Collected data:
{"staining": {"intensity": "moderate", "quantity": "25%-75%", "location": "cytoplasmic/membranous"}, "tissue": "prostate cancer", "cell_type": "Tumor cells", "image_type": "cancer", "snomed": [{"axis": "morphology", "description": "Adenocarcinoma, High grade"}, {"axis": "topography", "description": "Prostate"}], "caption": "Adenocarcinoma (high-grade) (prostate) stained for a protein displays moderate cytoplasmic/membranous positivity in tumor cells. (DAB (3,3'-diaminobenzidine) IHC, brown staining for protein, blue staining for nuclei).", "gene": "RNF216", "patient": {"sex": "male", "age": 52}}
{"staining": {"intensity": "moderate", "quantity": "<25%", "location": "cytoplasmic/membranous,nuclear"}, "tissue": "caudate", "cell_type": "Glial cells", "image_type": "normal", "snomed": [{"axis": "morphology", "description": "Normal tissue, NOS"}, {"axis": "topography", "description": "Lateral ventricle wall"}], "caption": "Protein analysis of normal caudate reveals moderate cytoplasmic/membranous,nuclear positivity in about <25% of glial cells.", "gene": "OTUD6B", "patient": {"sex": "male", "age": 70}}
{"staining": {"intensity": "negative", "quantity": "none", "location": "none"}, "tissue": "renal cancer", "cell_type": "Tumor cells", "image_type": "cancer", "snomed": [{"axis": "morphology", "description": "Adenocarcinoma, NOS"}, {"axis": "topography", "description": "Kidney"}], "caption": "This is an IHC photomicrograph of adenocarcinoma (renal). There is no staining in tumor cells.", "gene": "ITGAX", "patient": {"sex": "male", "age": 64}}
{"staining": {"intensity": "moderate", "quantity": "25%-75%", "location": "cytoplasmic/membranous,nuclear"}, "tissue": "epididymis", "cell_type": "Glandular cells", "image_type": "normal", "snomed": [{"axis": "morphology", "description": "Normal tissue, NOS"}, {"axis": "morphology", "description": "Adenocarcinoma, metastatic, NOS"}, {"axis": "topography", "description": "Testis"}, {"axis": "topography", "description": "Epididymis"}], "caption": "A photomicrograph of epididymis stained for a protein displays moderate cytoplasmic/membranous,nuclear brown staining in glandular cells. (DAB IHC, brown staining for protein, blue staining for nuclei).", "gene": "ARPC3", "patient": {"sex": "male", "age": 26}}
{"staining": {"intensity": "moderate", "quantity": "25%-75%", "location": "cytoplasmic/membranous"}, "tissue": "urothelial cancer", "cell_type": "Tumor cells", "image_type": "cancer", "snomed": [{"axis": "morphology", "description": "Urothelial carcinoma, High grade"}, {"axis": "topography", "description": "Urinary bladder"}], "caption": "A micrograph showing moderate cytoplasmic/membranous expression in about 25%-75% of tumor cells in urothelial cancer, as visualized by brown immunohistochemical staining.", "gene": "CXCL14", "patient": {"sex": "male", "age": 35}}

*Exercise brief:* Transcribe all of the records exactly.

*Exercise response:*
{"staining": {"intensity": "moderate", "quantity": "25%-75%", "location": "cytoplasmic/membranous"}, "tissue": "prostate cancer", "cell_type": "Tumor cells", "image_type": "cancer", "snomed": [{"axis": "morphology", "description": "Adenocarcinoma, High grade"}, {"axis": "topography", "description": "Prostate"}], "caption": "Adenocarcinoma (high-grade) (prostate) stained for a protein displays moderate cytoplasmic/membranous positivity in tumor cells. (DAB (3,3'-diaminobenzidine) IHC, brown staining for protein, blue staining for nuclei).", "gene": "RNF216", "patient": {"sex": "male", "age": 52}}
{"staining": {"intensity": "moderate", "quantity": "<25%", "location": "cytoplasmic/membranous,nuclear"}, "tissue": "caudate", "cell_type": "Glial cells", "image_type": "normal", "snomed": [{"axis": "morphology", "description": "Normal tissue, NOS"}, {"axis": "topography", "description": "Lateral ventricle wall"}], "caption": "Protein analysis of normal caudate reveals moderate cytoplasmic/membranous,nuclear positivity in about <25% of glial cells.", "gene": "OTUD6B", "patient": {"sex": "male", "age": 70}}
{"staining": {"intensity": "negative", "quantity": "none", "location": "none"}, "tissue": "renal cancer", "cell_type": "Tumor cells", "image_type": "cancer", "snomed": [{"axis": "morphology", "description": "Adenocarcinoma, NOS"}, {"axis": "topography", "description": "Kidney"}], "caption": "This is an IHC photomicrograph of adenocarcinoma (renal). There is no staining in tumor cells.", "gene": "ITGAX", "patient": {"sex": "male", "age": 64}}
{"staining": {"intensity": "moderate", "quantity": "25%-75%", "location": "cytoplasmic/membranous,nuclear"}, "tissue": "epididymis", "cell_type": "Glandular cells", "image_type": "normal", "snomed": [{"axis": "morphology", "description": "Normal tissue, NOS"}, {"axis": "morphology", "description": "Adenocarcinoma, metastatic, NOS"}, {"axis": "topography", "description": "Testis"}, {"axis": "topography", "description": "Epididymis"}], "caption": "A photomicrograph of epididymis stained for a protein displays moderate cytoplasmic/membranous,nuclear brown staining in glandular cells. (DAB IHC, brown staining for protein, blue staining for nuclei).", "gene": "ARPC3", "patient": {"sex": "male", "age": 26}}
{"staining": {"intensity": "moderate", "quantity": "25%-75%", "location": "cytoplasmic/membranous"}, "tissue": "urothelial cancer", "cell_type": "Tumor cells", "image_type": "cancer", "snomed": [{"axis": "morphology", "description": "Urothelial carcinoma, High grade"}, {"axis": "topography", "description": "Urinary bladder"}], "caption": "A micrograph showing moderate cytoplasmic/membranous expression in about 25%-75% of tumor cells in urothelial cancer, as visualized by brown immunohistochemical staining.", "gene": "CXCL14", "patient": {"sex": "male", "age": 35}}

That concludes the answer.